Apesar do choque, não fugiu; lançou um talismã e murmurou: “Nada de maligno me afeta. Desapareça!”

Quem ousava enfrentar casos sobrenaturais costumava ter alguma habilidade. Mas seu método não surtiu efeito: o fantasma continuou avançando, cabeça baixa, cabelos balançando.

De repente, ela ergueu o rosto.

O semblante era retorcido como uma trança torcida, fitando-o fixamente, mão estendida.

“Que coisa é essa?!” O homem quase fugiu, apavorado.

Ele e o irmão estavam acostumados a lidar com entidades, já tinham visto muita coisa, mas nunca um rosto como aquele.

Se não tivesse nervos de aço, teria desmaiado.

“Irmão, o que houve?”, perguntou o mais jovem.

“Não está vendo?”

O baixinho balançou a cabeça.

“Esse fantasma é forte demais. Só eu consigo vê-lo. Isso significa que fui escolhido…”
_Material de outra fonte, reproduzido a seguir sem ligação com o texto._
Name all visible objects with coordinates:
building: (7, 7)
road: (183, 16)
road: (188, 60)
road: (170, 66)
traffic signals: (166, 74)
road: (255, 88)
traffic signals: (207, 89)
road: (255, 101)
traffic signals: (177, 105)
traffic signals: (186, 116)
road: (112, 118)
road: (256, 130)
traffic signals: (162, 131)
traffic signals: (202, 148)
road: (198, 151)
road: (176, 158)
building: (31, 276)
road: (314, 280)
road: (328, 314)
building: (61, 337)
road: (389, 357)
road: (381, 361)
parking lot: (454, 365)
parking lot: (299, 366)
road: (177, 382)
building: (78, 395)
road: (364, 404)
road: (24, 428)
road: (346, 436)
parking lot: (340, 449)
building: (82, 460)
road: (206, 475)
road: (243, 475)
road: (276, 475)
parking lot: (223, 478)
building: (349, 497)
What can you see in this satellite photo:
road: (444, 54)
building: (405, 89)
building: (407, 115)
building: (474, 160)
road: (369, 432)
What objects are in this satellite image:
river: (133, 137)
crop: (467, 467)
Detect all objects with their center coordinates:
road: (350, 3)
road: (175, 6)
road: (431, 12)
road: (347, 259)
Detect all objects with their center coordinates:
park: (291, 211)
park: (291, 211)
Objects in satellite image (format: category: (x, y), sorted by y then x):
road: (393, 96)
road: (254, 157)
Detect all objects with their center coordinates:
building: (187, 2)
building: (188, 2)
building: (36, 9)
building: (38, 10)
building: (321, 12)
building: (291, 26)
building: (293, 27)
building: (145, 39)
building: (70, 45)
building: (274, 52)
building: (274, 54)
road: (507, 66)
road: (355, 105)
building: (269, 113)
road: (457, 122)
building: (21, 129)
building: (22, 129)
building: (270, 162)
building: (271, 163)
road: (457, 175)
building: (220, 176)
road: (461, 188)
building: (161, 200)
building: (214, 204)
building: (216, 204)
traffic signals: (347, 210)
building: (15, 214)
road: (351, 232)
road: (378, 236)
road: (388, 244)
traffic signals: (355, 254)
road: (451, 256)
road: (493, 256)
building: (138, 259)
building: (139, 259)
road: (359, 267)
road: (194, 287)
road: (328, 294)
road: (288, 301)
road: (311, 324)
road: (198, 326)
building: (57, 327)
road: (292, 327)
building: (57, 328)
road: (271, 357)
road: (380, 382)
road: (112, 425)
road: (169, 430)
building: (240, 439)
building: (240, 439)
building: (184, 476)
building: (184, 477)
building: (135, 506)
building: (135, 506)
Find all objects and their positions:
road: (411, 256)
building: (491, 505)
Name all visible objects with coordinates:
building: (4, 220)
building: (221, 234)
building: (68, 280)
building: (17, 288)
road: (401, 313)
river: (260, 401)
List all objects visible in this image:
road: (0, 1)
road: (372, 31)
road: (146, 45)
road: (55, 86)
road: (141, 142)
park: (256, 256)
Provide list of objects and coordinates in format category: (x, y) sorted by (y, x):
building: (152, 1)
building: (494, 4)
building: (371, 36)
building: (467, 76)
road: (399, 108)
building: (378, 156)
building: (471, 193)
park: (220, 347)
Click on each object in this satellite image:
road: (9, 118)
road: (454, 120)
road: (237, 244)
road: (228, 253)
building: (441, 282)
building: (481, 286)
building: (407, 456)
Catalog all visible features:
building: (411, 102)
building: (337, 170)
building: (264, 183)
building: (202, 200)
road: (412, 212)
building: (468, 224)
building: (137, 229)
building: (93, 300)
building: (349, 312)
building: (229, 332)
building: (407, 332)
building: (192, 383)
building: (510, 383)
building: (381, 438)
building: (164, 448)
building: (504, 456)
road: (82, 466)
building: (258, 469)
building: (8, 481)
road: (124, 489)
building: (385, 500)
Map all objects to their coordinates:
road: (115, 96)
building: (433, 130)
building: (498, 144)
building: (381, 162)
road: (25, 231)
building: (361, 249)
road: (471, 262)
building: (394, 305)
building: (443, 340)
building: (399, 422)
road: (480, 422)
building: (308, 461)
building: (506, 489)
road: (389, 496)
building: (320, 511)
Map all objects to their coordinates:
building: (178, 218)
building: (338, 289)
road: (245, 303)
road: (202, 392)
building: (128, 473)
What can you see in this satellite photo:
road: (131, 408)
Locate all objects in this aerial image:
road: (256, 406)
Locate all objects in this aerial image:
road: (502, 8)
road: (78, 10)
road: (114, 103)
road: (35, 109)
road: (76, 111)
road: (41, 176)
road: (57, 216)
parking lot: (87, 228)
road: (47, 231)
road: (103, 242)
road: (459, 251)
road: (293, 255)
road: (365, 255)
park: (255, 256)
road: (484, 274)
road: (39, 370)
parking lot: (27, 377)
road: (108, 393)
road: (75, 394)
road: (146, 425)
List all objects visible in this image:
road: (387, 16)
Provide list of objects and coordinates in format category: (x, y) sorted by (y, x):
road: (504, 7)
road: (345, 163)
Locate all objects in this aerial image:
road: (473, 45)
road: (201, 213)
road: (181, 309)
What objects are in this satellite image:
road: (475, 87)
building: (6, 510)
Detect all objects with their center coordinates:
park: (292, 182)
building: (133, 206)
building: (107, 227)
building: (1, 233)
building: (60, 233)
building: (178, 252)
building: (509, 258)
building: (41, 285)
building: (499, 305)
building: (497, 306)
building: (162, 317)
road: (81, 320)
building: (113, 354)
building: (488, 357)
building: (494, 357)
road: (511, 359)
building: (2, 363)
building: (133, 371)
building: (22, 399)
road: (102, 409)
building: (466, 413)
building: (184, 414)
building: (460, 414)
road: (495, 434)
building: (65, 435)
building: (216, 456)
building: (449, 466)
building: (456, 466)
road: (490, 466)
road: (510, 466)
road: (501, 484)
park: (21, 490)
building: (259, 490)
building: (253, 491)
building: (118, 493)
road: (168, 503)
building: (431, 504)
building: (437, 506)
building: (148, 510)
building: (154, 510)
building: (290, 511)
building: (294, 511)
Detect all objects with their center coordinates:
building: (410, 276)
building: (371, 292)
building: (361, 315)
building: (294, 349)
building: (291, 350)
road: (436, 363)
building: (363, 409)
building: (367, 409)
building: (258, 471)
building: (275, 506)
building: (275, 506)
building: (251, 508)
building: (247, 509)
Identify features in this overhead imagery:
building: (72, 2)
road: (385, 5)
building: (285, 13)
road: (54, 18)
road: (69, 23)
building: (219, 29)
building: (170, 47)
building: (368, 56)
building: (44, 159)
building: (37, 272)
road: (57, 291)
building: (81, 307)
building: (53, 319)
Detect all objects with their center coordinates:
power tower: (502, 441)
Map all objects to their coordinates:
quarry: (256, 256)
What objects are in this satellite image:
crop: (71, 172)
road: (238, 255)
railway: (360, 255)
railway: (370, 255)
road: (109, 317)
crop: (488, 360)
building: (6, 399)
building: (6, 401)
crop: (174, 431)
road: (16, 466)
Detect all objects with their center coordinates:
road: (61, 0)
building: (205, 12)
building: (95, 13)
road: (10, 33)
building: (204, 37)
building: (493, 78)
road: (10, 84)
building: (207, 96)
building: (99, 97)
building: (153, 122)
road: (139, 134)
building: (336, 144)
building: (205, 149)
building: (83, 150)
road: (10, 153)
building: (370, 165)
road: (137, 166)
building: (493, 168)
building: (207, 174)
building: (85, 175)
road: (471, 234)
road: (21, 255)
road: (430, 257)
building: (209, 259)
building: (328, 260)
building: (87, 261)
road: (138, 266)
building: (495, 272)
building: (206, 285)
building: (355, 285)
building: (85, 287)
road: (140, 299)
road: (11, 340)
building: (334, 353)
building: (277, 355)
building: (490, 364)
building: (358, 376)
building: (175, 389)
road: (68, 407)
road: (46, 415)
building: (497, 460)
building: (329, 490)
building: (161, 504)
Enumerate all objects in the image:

O silêncio caiu sobre todos.

O fantasma se aproximava cada vez mais, e o homem mais velho girou nos calcanhares, fugindo desesperado.

“Ei, você não fez o registro!”, gritou o segurança, mas ninguém prestou atenção. Os irmãos corriam pela vida.

An Lin Chen, ao chegar ao portão, expandiu seu campo espiritual.

Em seguida, o homem mais velho parou de repente.

Nem percebeu quando, mas a mulher de rosto retorcido já estava diante dele, mãos agarrando-lhe o pescoço… e começou a torcer lentamente.

“Irmão! O que está acontecendo?” O mais novo assistiu, horrorizado, ao próprio irmão quebrando o próprio pescoço.